▸ Passage:
********************

# tractor dollys



## Adam h (Aug 13, 2020)

Hi everyone. So I am almost ready to tear the motor apart on my ih 504 but wanted to know. Has anyone ever uses thiese type of dollys to move a tractor around? The tractor is 6,000lbs or less and the orange dollys are rated at 1,500lbs each and, should hold the wheels. The yellow dollys are rated at 26,000lbs but don't cradle the wheels. I think the orange ones should do the trick but, iwanted to see if anyone else has tried this before. And i could use them to move the truck around.


----------



## pogobill (Jan 31, 2012)

I think you'd be better off with some heavy duty jack stands and a good wheeled jack to support the other half of the tractor and make it easier to pull the tractor apart in a straight line. You may not want to be moving the tractor all around the try and line it back up to put it back together.


----------



## Adam h (Aug 13, 2020)

For splitting it yes but, I have limited space to paint or sand blast. And rolling it into a makeshift booth sideways would be a lot easier for me to do. I think the orange wheel dollys would work for me. I just haven't seen anyone move a tractor around with them only seen cars.


----------



## Groo (Jan 17, 2020)

Look like they'd work, but I've only done straight line as well.

********************

▸ Information given:
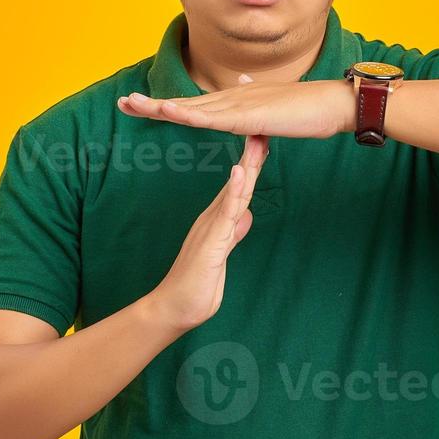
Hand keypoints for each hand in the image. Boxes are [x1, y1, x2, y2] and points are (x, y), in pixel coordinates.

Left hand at [118, 78, 354, 138]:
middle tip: (121, 104)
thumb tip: (242, 94)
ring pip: (192, 107)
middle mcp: (230, 98)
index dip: (164, 106)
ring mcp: (238, 105)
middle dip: (151, 104)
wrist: (330, 104)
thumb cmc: (306, 110)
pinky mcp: (248, 116)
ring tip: (133, 104)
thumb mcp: (272, 110)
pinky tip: (170, 113)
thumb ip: (254, 106)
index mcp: (234, 101)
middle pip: (184, 103)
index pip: (192, 106)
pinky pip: (213, 118)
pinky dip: (189, 115)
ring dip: (161, 106)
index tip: (139, 106)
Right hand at [148, 134, 268, 330]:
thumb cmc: (196, 286)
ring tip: (257, 141)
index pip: (239, 189)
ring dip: (247, 166)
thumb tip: (245, 216)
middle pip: (239, 184)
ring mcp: (212, 228)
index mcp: (217, 222)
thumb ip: (232, 234)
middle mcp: (213, 219)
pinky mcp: (212, 241)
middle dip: (252, 157)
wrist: (174, 308)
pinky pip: (225, 211)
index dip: (252, 167)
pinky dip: (235, 190)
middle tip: (263, 129)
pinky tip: (240, 171)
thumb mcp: (221, 255)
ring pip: (234, 191)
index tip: (263, 144)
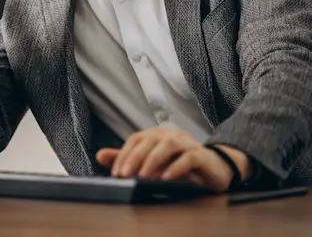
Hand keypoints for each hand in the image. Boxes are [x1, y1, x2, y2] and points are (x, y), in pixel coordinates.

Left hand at [95, 126, 251, 192]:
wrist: (212, 168)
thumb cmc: (178, 165)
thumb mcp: (150, 163)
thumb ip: (126, 158)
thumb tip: (99, 155)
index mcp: (156, 134)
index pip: (135, 140)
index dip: (124, 155)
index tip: (116, 173)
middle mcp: (170, 134)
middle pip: (150, 140)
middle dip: (135, 158)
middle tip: (125, 175)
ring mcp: (187, 142)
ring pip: (168, 145)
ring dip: (153, 160)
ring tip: (143, 176)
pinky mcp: (201, 154)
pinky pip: (188, 158)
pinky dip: (176, 167)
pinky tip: (167, 177)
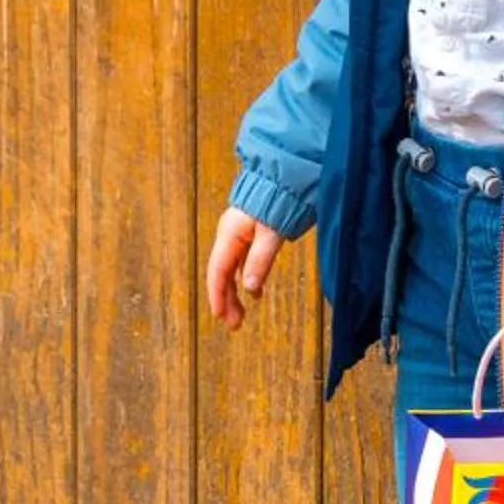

********************

▸ Exercise set:
A: In the thread about tractor dollies, what weight rating does Adam h give for each of the orange dollies?
B: Carry on the forum thread about moving a tractor on dollies, starting after its last post.

▸ Solved tasks:
A: 1,500 lbs each

B:
You will need a lever arm with a third poi t of contact though. I can't imagine try to control tip while the tires are sitting on other wheels. Sounds like s nightmare to me without at least 3 points of ground contact.


----------



## Adam h (Aug 13, 2020)

I think I am going to try this set. I can weld to them if needed. I will keep you guys informed on how they work for me. Tractor is 4500ldb and dollys hold 6000lbs altogether.


----------



## Groo (Jan 17, 2020)

I was thinking more bolt or pin something to the tractor half. It's going to want to tip bad on dollies like those


----------



## Adam h (Aug 13, 2020)

Well they are not perfect but they will work. I am going to need to build a frame for the back axle to sit on and that can sit on the dollys. The front tires sit in the v grove and dont budge but, the back tires spin off the dollys. If I had working brakes it wouldn't be so bad. Also on concrete it takes 2 to move it without fighting but 1 person can shuffle it around.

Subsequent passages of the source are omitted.